Could you repeat the entries below exactly, but only from the line with "My first game" through the line with "----------SUCCESS----------------------my save point", and without any picture?

▼▼▼

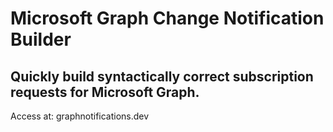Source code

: # Microsoft Graph Change Notification Builder
## Quickly build syntactically correct subscription requests for Microsoft Graph.

Access at: graphnotifications.dev


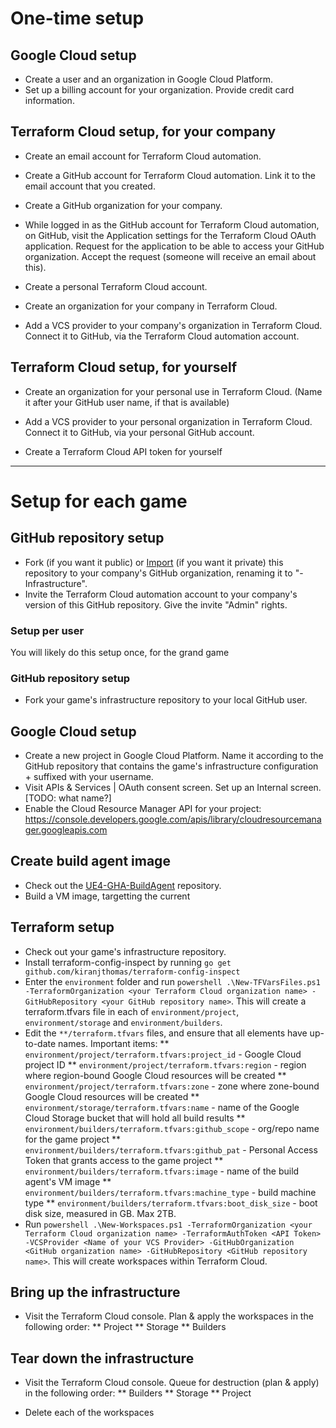 

# One-time setup

## Google Cloud setup

* Create a user and an organization in Google Cloud Platform.
* Set up a billing account for your organization. Provide credit card information.

## Terraform Cloud setup, for your company

* Create an email account for Terraform Cloud automation.
* Create a GitHub account for Terraform Cloud automation. Link it to the email account that you created.

* Create a GitHub organization for your company.
* While logged in as the GitHub account for Terraform Cloud automation, on GitHub, visit the Application settings for the Terraform Cloud OAuth application. Request for the application to be able to access your GitHub organization. Accept the request (someone will receive an email about this).

* Create a personal Terraform Cloud account.
* Create an organization for your company in Terraform Cloud.
* Add a VCS provider to your company's organization in Terraform Cloud. Connect it to GitHub, via the Terraform Cloud automation account.

## Terraform Cloud setup, for yourself

* Create an organization for your personal use in Terraform Cloud. (Name it after your GitHub user name, if that is available)
* Add a VCS provider to your personal organization in Terraform Cloud. Connect it to GitHub, via your personal GitHub account.

* Create a Terraform Cloud API token for yourself

---

# Setup for each game

## GitHub repository setup

* Fork (if you want it public) or [Import](https://help.github.com/en/github/importing-your-projects-to-github/importing-a-repository-with-github-importer) (if you want it private) this repository to your company's GitHub organization, renaming it to "<your game>-Infrastructure".
* Invite the Terraform Cloud automation account to your company's version of this GitHub repository. Give the invite "Admin" rights.

### Setup per user

You will likely do this setup once, for the grand game

### GitHub repository setup

* Fork your game's infrastructure repository to your local GitHub user.

## Google Cloud setup

* Create a new project in Google Cloud Platform. Name it according to the GitHub repository that contains the game's infrastructure configuration + suffixed with your username.
* Visit APIs & Services | OAuth consent screen. Set up an Internal screen. [TODO: what name?]
* Enable the Cloud Resource Manager API for your project: https://console.developers.google.com/apis/library/cloudresourcemanager.googleapis.com

## Create build agent image

* Check out the [UE4-GHA-BuildAgent](https://github.com/falldamagestudio.com/UE4-GHA-BuildAgent) repository.
* Build a VM image, targetting the current 

## Terraform setup

* Check out your game's infrastructure repository.
* Install terraform-config-inspect by running `go get github.com/kiranjthomas/terraform-config-inspect`
* Enter the `environment` folder and run `powershell .\New-TFVarsFiles.ps1 -TerraformOrganization <your Terraform Cloud organization name> -GitHubRepository <your GitHub repository name>`. This will create a terraform.tfvars file
  in each of `environment/project`, `environment/storage` and `environment/builders`.
* Edit the `**/terraform.tfvars` files, and ensure that all elements have up-to-date names. Important items:
** `environment/project/terraform.tfvars:project_id` - Google Cloud project ID
** `environment/project/terraform.tfvars:region` - region where region-bound Google Cloud resources will be created
** `environment/project/terraform.tfvars:zone` - zone where zone-bound Google Cloud resources will be created
** `environment/storage/terraform.tfvars:name` - name of the Google Cloud Storage bucket that will hold all build results
** `environment/builders/terraform.tfvars:github_scope` - org/repo name for the game project
** `environment/builders/terraform.tfvars:github_pat` - Personal Access Token that grants access to the game project
** `environment/builders/terraform.tfvars:image` - name of the build agent's VM image
** `environment/builders/terraform.tfvars:machine_type` - build machine type
** `environment/builders/terraform.tfvars:boot_disk_size` - boot disk size, measured in GB. Max 2TB.
* Run `powershell .\New-Workspaces.ps1 -TerraformOrganization <your Terraform Cloud organization name> -TerraformAuthToken <API Token> -VCSProvider <Name of your VCS Provider> -GitHubOrganization <GitHub organization name> -GitHubRepository <GitHub repository name>`. This will create workspaces within Terraform Cloud.

## Bring up the infrastructure

* Visit the Terraform Cloud console. Plan & apply the workspaces in the following order:
** Project
** Storage
** Builders

## Tear down the infrastructure

* Visit the Terraform Cloud console. Queue for destruction (plan & apply) in the following order:
** Builders
** Storage
** Project

* Delete each of the workspaces
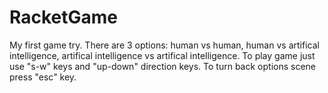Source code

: # RacketGame
My first game try. There are 3 options: human vs human, human vs artifical intelligence, artifical intelligence vs artifical intelligence. To play game just use "s-w" keys and "up-down" direction keys. To turn back options scene press "esc" key.
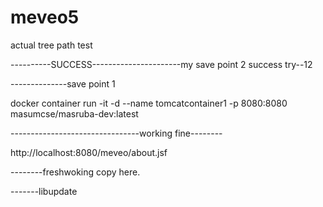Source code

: # meveo5
actual tree path test

----------SUCCESS----------------------my save point 2 success
try--12

--------------save point 1

docker container run -it -d --name tomcatcontainer1 -p 8080:8080 masumcse/masruba-dev:latest

--------------------------------working fine--------

http://localhost:8080/meveo/about.jsf


--------freshwoking copy here.

-------libupdate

▲▲▲

— YOUR RESPONSE —
My first game try. There are 3 options: human vs human, human vs artifical intelligence, artifical intelligence vs artifical intelligence. To play game just use "s-w" keys and "up-down" direction keys. To turn back options scene press "esc" key.
Source code

: # meveo5
actual tree path test

----------SUCCESS----------------------my save point 2 success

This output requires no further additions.